A Bela da Tarde foi mais um desses filmes dos anos 60, do século passado, que sinalizou a virada geral que estava acontecendo nos costumes e, portanto, nas convenções. Mas antes de entrar no assunto, me lembro de um detalhe. Quando o filme foi anunciado aqui em Caxias, pela rádio, o locutor de plantão caprichou na pronúncia dos nomes dos dois atores principais: “Kéthrin Diníuv e Máiquel Piccoli”, como se fossem astros americanos. Na realidade, os dois são franceses da gema, pelo menos por nascimento, e se chamam Catherine Deneuve e Michel Piccoli. Quer dizer: o filme sinalizava também, ao menos aqui em Caxias, o fim da hegemonia da língua francesa e o início da ascensão avassaladora do inglês, para meu desgosto pessoal.
O filme, além dessa dupla de atores, trazia também um diretor que foi uma espécie de guru daquela geração em briga com as convenções. Quem era? Luis Buñuel. E não é preciso dizer mais nada. A história? Séverine – notem a sutileza na escolha do nome – é uma mulher bonita, jovem, rica, casada com um sujeito de prestígio social e… insatisfeita. Até aí, uma história mais ou menos normal. O impacto está na solução que Séverine busca para abastecer de alguma emoção o seu vazio: procura um bordel e oferece seus serviços, no rigoroso horário entre as duas e as cinco da tarde, quando pode fazer um intervalo em sua vida convencional. Na época, exibido nas melhores salas, o filme deu o que falar, dos bares às rodas de chá.
Semana passada revi o filme. Claro que depois de todo esse tempo e das sucessivas quebras de convenções havidas, o filme está longe de ser chocante como foi. Mas um detalhe em especial me deixou intrigado: a performance de Catherine Deneuve no papel título nem de longe se parecia com a que me ficou na memória. Ela não apenas está fria, com a fisionomia sob aparente controle, o que já é um contraste agressivo, quase brutal, com a fogueira dos sentidos em que Séverine se arriscou. Ela dá a impressão de estar enfrentando um suplício. É isso, tem um ar sofredor, como se fazer o que estava fazendo, para sair da infelicidade, a tornasse ainda mais infeliz.
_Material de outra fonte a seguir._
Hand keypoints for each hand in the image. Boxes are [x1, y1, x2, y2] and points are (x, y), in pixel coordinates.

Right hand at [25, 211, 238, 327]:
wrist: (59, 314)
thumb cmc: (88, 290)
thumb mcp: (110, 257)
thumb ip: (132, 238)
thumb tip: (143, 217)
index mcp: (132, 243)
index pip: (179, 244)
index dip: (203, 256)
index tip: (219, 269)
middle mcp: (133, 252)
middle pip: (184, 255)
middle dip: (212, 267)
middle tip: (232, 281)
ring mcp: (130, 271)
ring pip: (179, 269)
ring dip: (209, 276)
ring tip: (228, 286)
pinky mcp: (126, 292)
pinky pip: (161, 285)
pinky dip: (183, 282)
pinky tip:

Se a Deneuve fosse má atriz, e Luis Buñuel não fosse o diretor lúcido que sabemos que foi, seria o caso de pensar que, nos anos 60, por um desses efeitos de ilusão ótica, a gente supervalorizou o filme. Mas é evidente que não é nada disso. Buñuel quis que Séverine mostrasse as suas tardes como um suplício não para enganar o marido ou quem quer que a visse por acaso. É porque ela sofria mesmo. A lição subliminar de Buñuel, vejo agora, era exatamente essa, para a geração que queria transgredir as regras: vão em frente, mas não pensem que vai ser uma festa, vocês vão sofrer muito para transgredir. Aliás, é com essa mensagem que o final do filme adquire seu maior sentido.
Para isso é bom que os filmes sejam guardados. De antes do século vinte, além da poesia e do romance, poucos indícios se tem de como as pessoas viviam sua sensibilidade. Do último século se tem tudo, ou quase, no cinema.